Guidelines 1-6 are substantive in nature and raise prima facie concerns, whereas Guidelines 7-11 explain how to apply Guidelines 1-6 to specific scenarios. In general, the 11 guidelines seek to address “excessive market consolidation across industries” and to strengthen the agencies’ approaches to merger enforcement. The first six guidelines are as follows:
The former 2010 Merger Guidelines have been ramped up considerably to expand the circumstances in which there is a presumption of illegality. Whereas there was no market share threshold in the 2010 Guidelines, the new Guideline 1 creates a presumption of an unlawful merger where a horizontal merger would result in a share greater than 30 percent if the Herfindahl-Hirschman Index (“HHI”) change is greater than 100, or if the post-merger HHI is greater than 1,800 and results in a change of more than 100 HHI points. The former threshold for a “highly concentrated market” was 2,500.
Guideline 2 (curtailing mergers where competition is substantially eliminated) would facially apply even where an industry is not highly concentrated. Guideline 3 (challenging mergers if they “increase the risk of coordination”) indicates that when an industry is more prone to collusion, the agencies will investigate if “facts suggest a greater risk of coordination.”

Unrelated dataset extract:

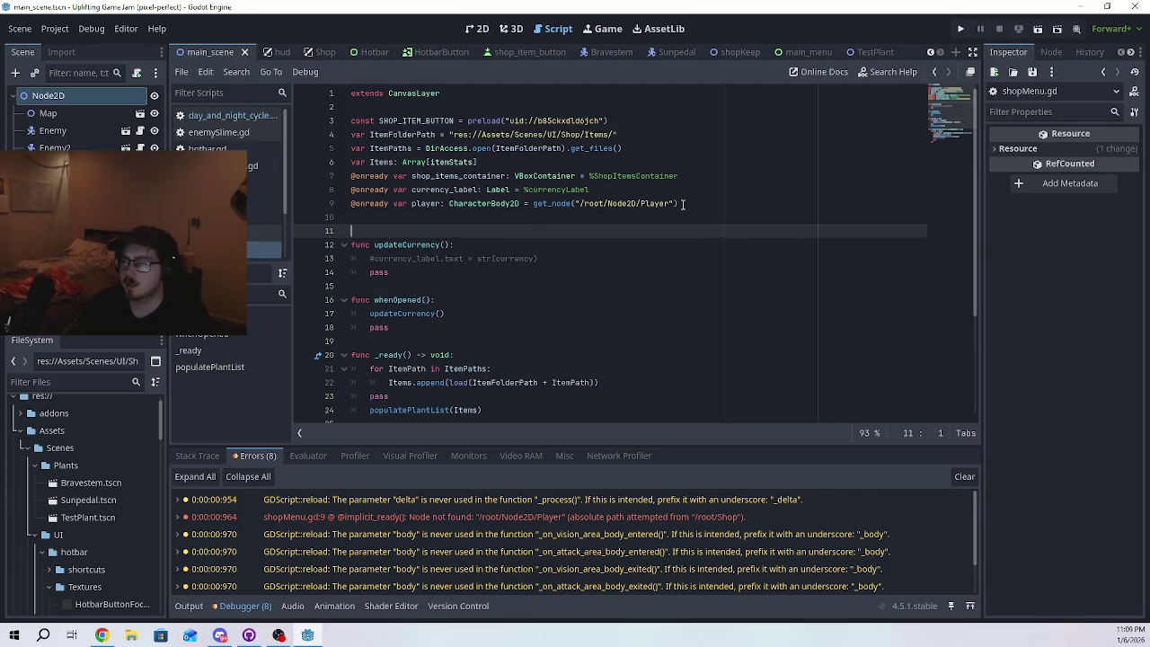
pyautogui.click(680, 204)
pyautogui.moveTo(680, 204); pyautogui.dragTo(350, 204)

Guideline 4 allows the agencies to examine whether a merger would eliminate possible new entrants to a concentrated market. There, if a merging company does not even exist in the particular market, this guideline warns that a violation can occur if the merger group had a probability of competing in the future in that market.
Guideline 5 (cautioning that mergers may be illegal where they limit rivals’ access to products or services) also covers access to “competitively sensitive information” and deterring rivals from investing in the market. The agencies will infer that the “merging firm has or is approaching monopoly power in the related product if it has a share greater than 50% of the related product market.”
Guideline 6 (directed at forestalling mergers that might entrench or extend a dominate position) looks at whether the merged firm might leverage its opportunities by “tying, bundling, conditioning” or “raise barriers to entry” or “eliminate a nascent competitive threat.”
Guidelines 7-11 address specific scenarios where Guidelines 1-6 might be at issue. Of note, these potential scenarios include industries trending toward consolidation, mergers involved in a series of acquisitions, mergers involved in a multi-side platform, mergers involving competitions between buyers, and acquisitions involving partial ownership or minority interests.
Section 3 of the Guidelines sets out a framework and standards for rebuttal and defense evidence that the merging parties can use as advocacy supporting the merger, namely the “failing firms” defense, that the merger “would induce entry or repositioning,” and “procompetitive efficiencies.”
While the guidelines are 50 pages long, the overarching themes are too broad to determine any certain conclusions. As such, the full scope of these changes will have to be monitored through the agencies’ enforcement actions and related court proceedings. Although the agencies’ press release makes sure to note that the guidelines are not technically binding on a court, the 11 guidelines are effective immediately and will drastically increase the amount of at-risk mergers.
Related practitioners and companies will need to track enforcement actions closely to see how these new guidelines are being used and interpreted.